Embora a combinação do saxofonista Frode Gjerstad— o
padrinho do free jazz norueguês que vive o mais longe possível do chamado som
nórdico — e o pianista Matthew Shipp - cuja linhagem pode ser rastreada através
do que ele chama de The Black Mystery School (NT:
A Escola Negra de Mistérios), que bebe em Thelonious Monk, Mal Waldron e
Randy Weston dentre outros— possa parecer improvável, faz todo o sentido quando
você ouve. Da primeira peça "About Music" em diante, fica claro que
esse emparelhamento não é apenas intransigente e inconstante, mas também
simpático.
De fato, a distância entre os dois (apesar dos mais de 5500
quilômetros entre Stavanger e Nova Iorque) não é tão bom quanto pode parecer.
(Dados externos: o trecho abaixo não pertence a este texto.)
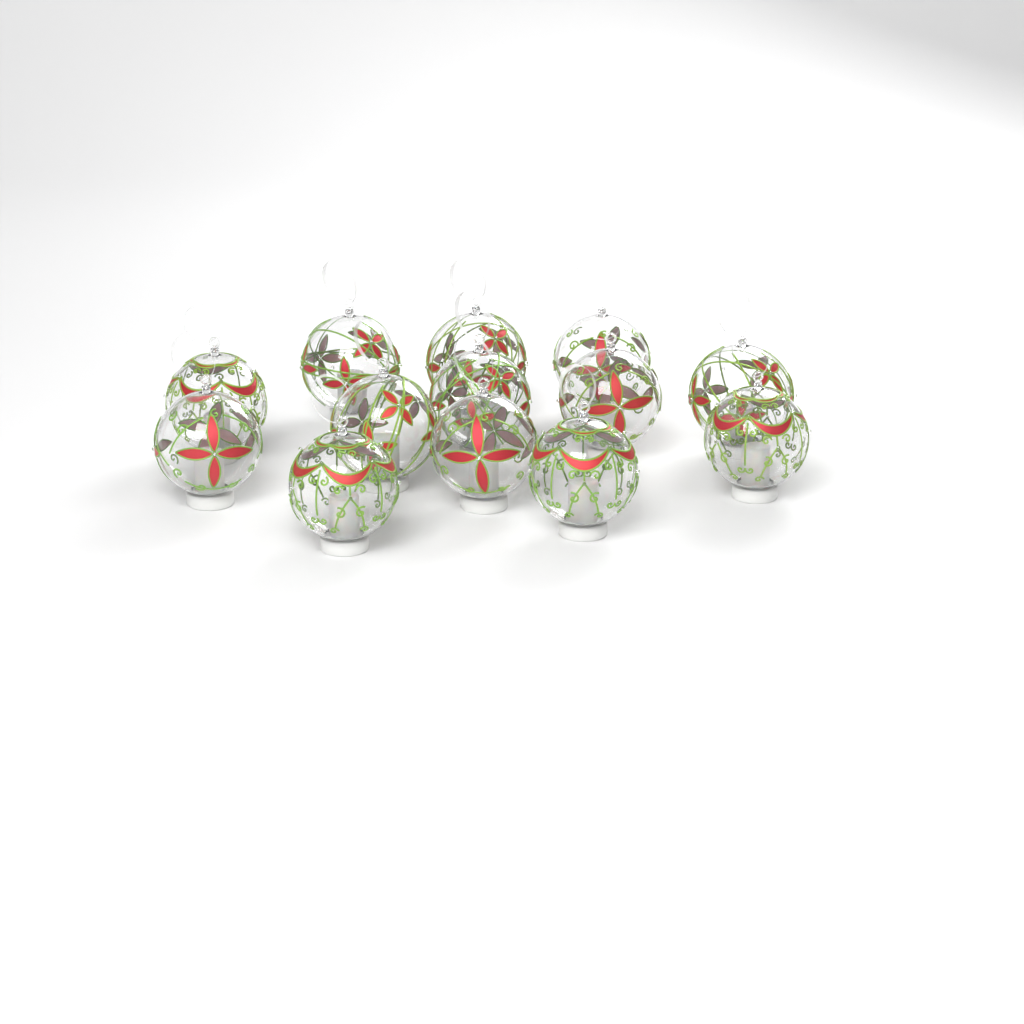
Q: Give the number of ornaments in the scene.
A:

Embora
Gjerstad habite o território de especialistas europeus em improvisação, como o
guitarrista Derek Bailey e o iconoclasta Peter Brötzmann, ele tem, também, uma
parceria produtiva com o baixista William Parker, o baterista Hamid Drake e
Ornette Coleman, o trompetista Bobby Bradford, o que o aproxima muito mais da
órbita de Shipp. Nem “We Speak” é seu primeiro encontro gravado. Essa foi a
data inesperadamente cheia de compaixão documentada como “Season Of Sadness
(Iluso Records, 2019)”, em companhia do cellista Fred Lonberg-Holm.
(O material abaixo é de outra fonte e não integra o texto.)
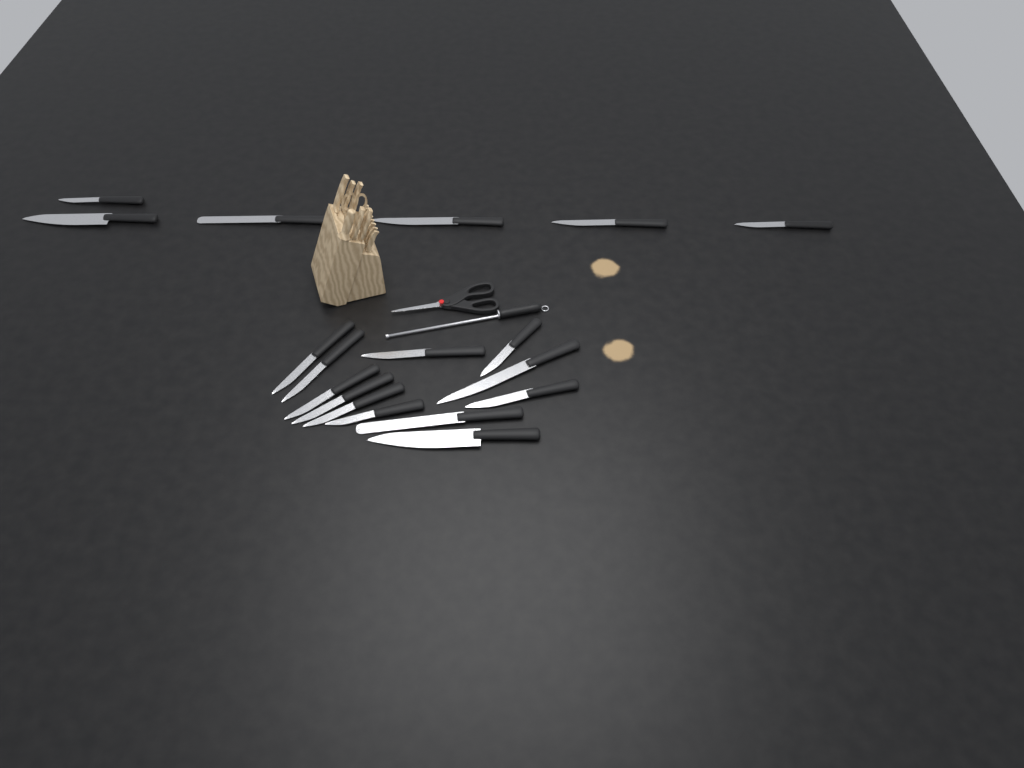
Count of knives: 18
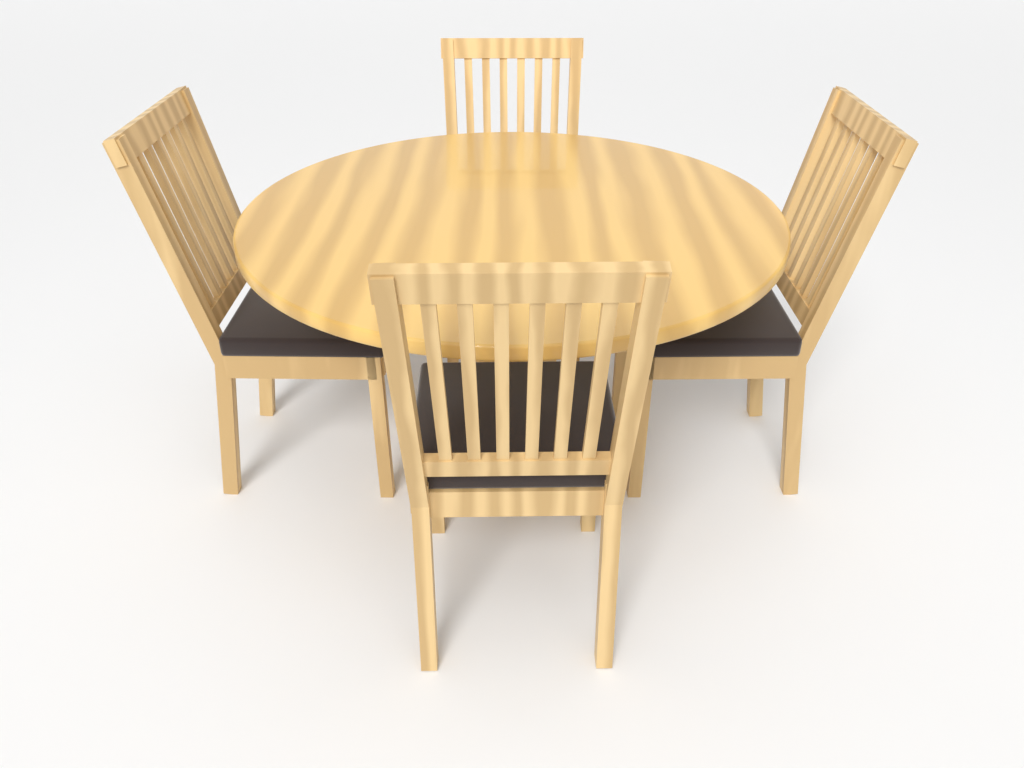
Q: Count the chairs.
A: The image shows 4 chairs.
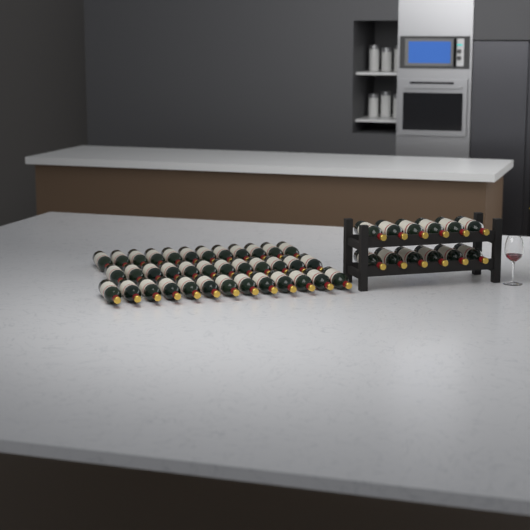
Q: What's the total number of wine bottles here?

Como outro frequente associado a Shipp, o saxofonista Ivo
Perelman, Gjerstad exibe uma afinidade marcante para os registros mais altos,
particularmente no clarinete. Porém, na verdade, ele os coloca dentro de um
discurso ainda mais abstrato. Gjerstad favorece um rosnado gutural que pode
ziguezaguear em falsete. Porém, ele também se mostra capaz de explosões de
ternura quase melódica e sequências de balidos falsos e tons abafados que
sugerem vulnerabilidade e fragilidade. Em estilo inimitável, o barômetro
interno de Shipp oscila descontroladamente entre trovões, sol, geada e chuvas, mas,
no entanto, tem o efeito de aproximar Gjerstad do vernáculo do jazz.
Embora não haja nada que se assemelhe a um uníssono ou
harmonia pré-arranjada aqui, há uma abundância de cadências compartilhadas e acordo
em termos de humor e ritmo. Estes humores se transformam constantemente, com
dois impulsos às vezes opostos, muitas vezes combinados para criar um tom geral
mais instável e ambíguo. Isso é auxiliado pelo contraste agradável entre os
guinchos altíssimos de Gjerstad e a extremidade inferior forte de Shipp,
especialmente notável na faixa final, "About Peace", mas um recurso
recorrente em todo. A faixa mais longa, "About Conspiracies" com dois
minutos, revela-se especialmente plástica, atravessando não apenas picos de
alto drama, mas também vales de delicadeza. Sua intensidade também é temperada
por passagens de surpreendente sensibilidade em outros lugares, pisando
cautelosamente em "About Equality", como se estivesse andando na
ponta dos pés sobre gelo fino.
Ao longo das oito faixas de estúdio, Gjerstad e Shipp
negociam um equilíbrio rigoroso entre empatia e agência de maneiras
consistentemente estimulantes e imprevisíveis, porém o mais importante de tudo,
agradável.
Faixas: About
Music; About Hearing; About Freedom Of Expression; About Conspiracies; About
Minorities; About Equality; About Silence; About Peace.
Músicos: Frode Gjerstad (saxofone alto, clarinete); Matthew
Shipp (piano).
Fonte: John
Sharpe (AllAboutJazz)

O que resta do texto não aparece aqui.